Ledger’s turn as the arch-villain in Christopher Nolan’s exquisitely grim ride is something to honor. Yet as singular a feat as it is, it is not the only standout in a season typically known for action, not acting.

Come summer, we expect explosions and jaw-dropping special effects. We hope for fleet storytelling that owns us for a Saturday night, but not necessarily longer than that. We buy the tickets and pray for a ride.

Seldom do we expect our blockbusters to surprise us with acting, too. (That’s why the first sight of Johnny Depp’s slurry Jack Sparrow was such a welcome revelation.)

Starting with Robert Downey Jr.’s crazysexycool portrayal of Tony Stark in “Iron Man” — still the most fun to be had this summer — there have been a handful of turns that have quelled Hollywood’s performance anxieties. You know: those nagging worries that blockbusters, by their nature, can’t offer a setting for gemlike performances.

There’s talk Ledger may receive a posthumous Academy Award for his volatile, calibrated depiction of Gotham’s worst nightmare in a city bedeviled by bad dreams.

It’s a long stretch between now and awards season, and fall brings the prestige movies that tend to own critics’ top- 10 lists.

Still, at this juncture, consider adding Jason Bateman to a shortlist of supporting-actor nominees. He’s the super glue in Will Smith’s strange and fun superhero flick, “Hancock.”

As Ray Embrey, the public relations rep with a conscience, Bateman brings an acute awareness to what could have been a rube of a straight man. The way he plies his understated laugh lines isn’t as manic as Downey’s fast-quipping industrialist, but it’s nearly as agile.

Downey suggests what Cary Grant might have been, were he making flicks in the age of tent-pole fare.
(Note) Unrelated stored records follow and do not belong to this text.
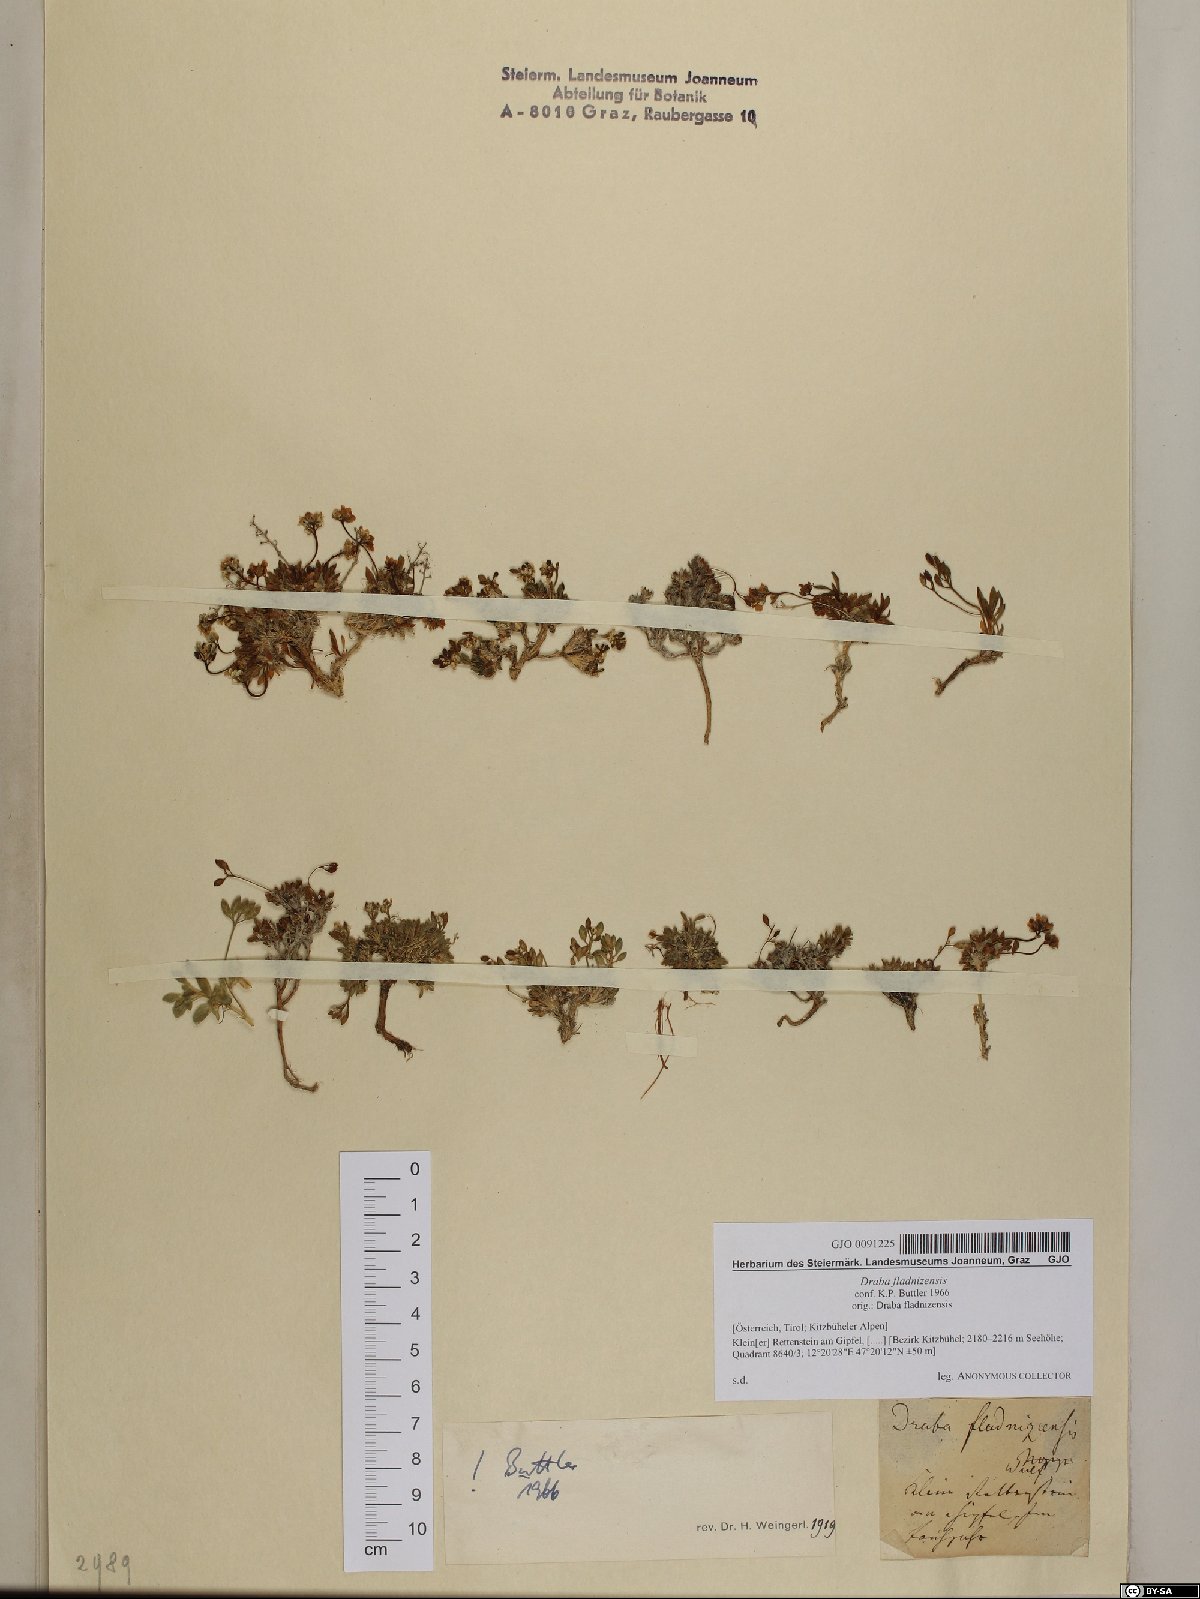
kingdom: Plantae
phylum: Tracheophyta
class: Magnoliopsida
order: Brassicales
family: Brassicaceae
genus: Draba
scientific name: Draba fladnizensis
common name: Austrian draba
There is an insouciant swiftness to his delivery. It is the golden stuff of the screwball comedy. But it’s not just his grasp of the music of snappy writing. Downey’s Stark strides through spaces — casinos, laboratories, war zones — like a man who owns the world.
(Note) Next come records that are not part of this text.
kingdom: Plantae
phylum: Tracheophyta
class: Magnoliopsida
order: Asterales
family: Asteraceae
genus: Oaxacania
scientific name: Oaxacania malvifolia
Discussing acting, director Mike Nichols once told The Denver Post: “None of us are very good at telling the dancer from the dance.”

Indeed, in the amazing danse macabre that is “The Dark Knight,” Ledger is not alone in giving a dynamic performance. Christian Bale, one of the most deliberate, uncompromising actors of his generation, has changed for good and dark our understanding of Bruce Wayne/Batman.
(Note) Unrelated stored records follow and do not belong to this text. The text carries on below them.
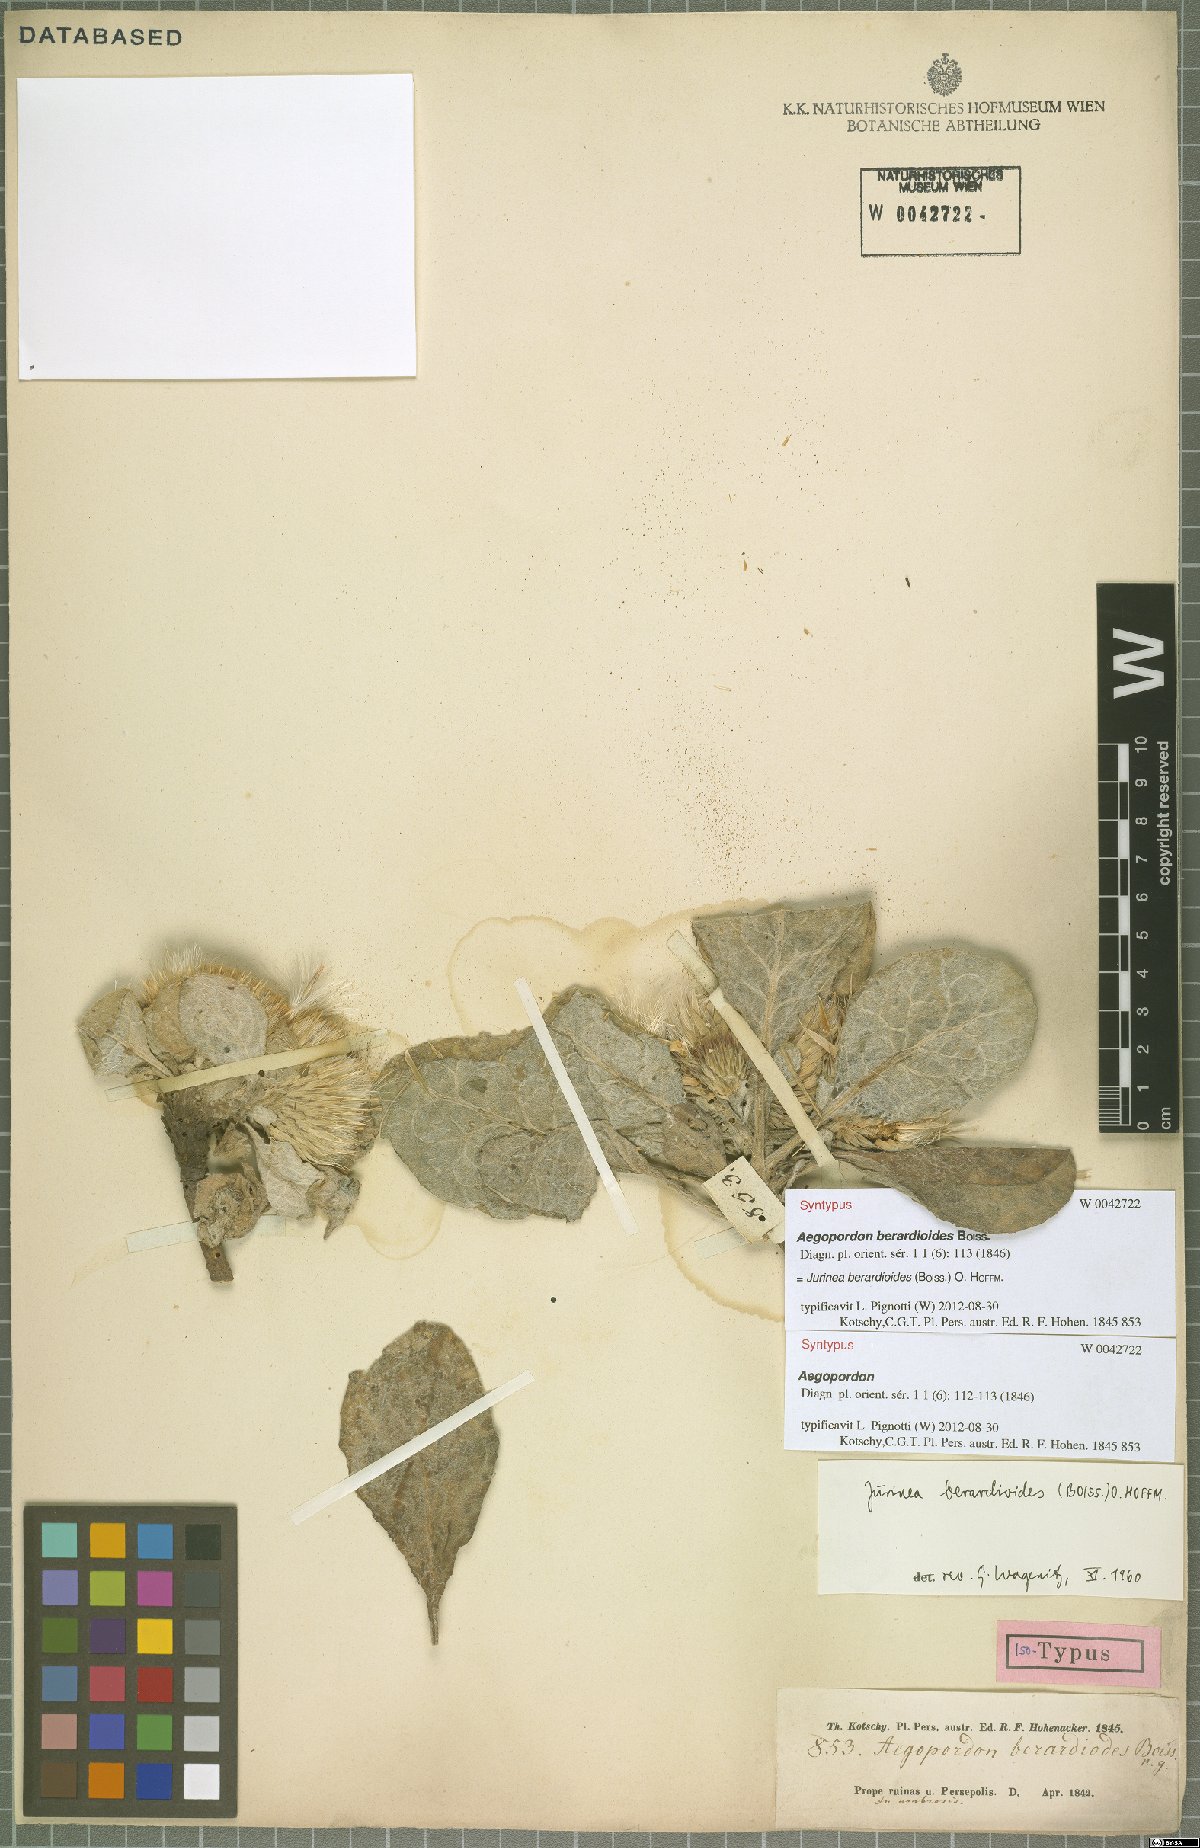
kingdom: Plantae
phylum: Tracheophyta
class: Magnoliopsida
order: Asterales
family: Asteraceae
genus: Jurinea
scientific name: Jurinea berardioides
During the summer, art houses often become the refuges of craft when the awesome crashes, funky creatures or comedic yuks become too much. We expect fine performances in humbly budgeted fare.

So fans of the NBC-TV series “Homicide: Life on the Streets” won’t be surprised by Melissa Leo’s turn in “Frozen River” (opening in mid-August). Nor will art-house denizens. She has done potent work in “21 Grams” and “The Three Burials of Melquiades Estrada.”

She plays a mother who, along with a young Mohawk woman, smuggles illegal immigrants across the New York- Canada border.

It’s hardly a surprise that Emma Thompson shines in “Brideshead Revisited” (opening later this month). Although “shine” is not the proper word for Lady Marchmain, the spiritually righteous, utterly destructive matriarch. One character says of the Lady of Brideshead that when she’s no longer around, she still permeates the place. The same is true of Thompson.

For a time it looked as if Meryl Streep also would join the parade of fellas doing great work in big flicks.

Given her string of consistently fine appearances, audiences had every right to expect something exceptional from her turn as Donna in “Mamma Mia!”

Streep turns out to be no match for the triumvirate who brought the megasmash to the stage and now to the screen: director Phyllida Lloyd, writer Catherine Johnson and producer Judy Craymer.

“I feel I’m very much the gatekeeper on all things ‘Mamma Mia!’ ” Craymer told a reporter not long ago. “I felt it was incredibly important to control the rights and incredibly important to control the project.”

That will to re-create the play in every way has robbed the film of greater possibility.

After all, Streep’s less was so much more in “The Devil Wears Prada.” Miranda Priestly’s “that’s all” was uttered softly but carried the force of a Louisville Slugger.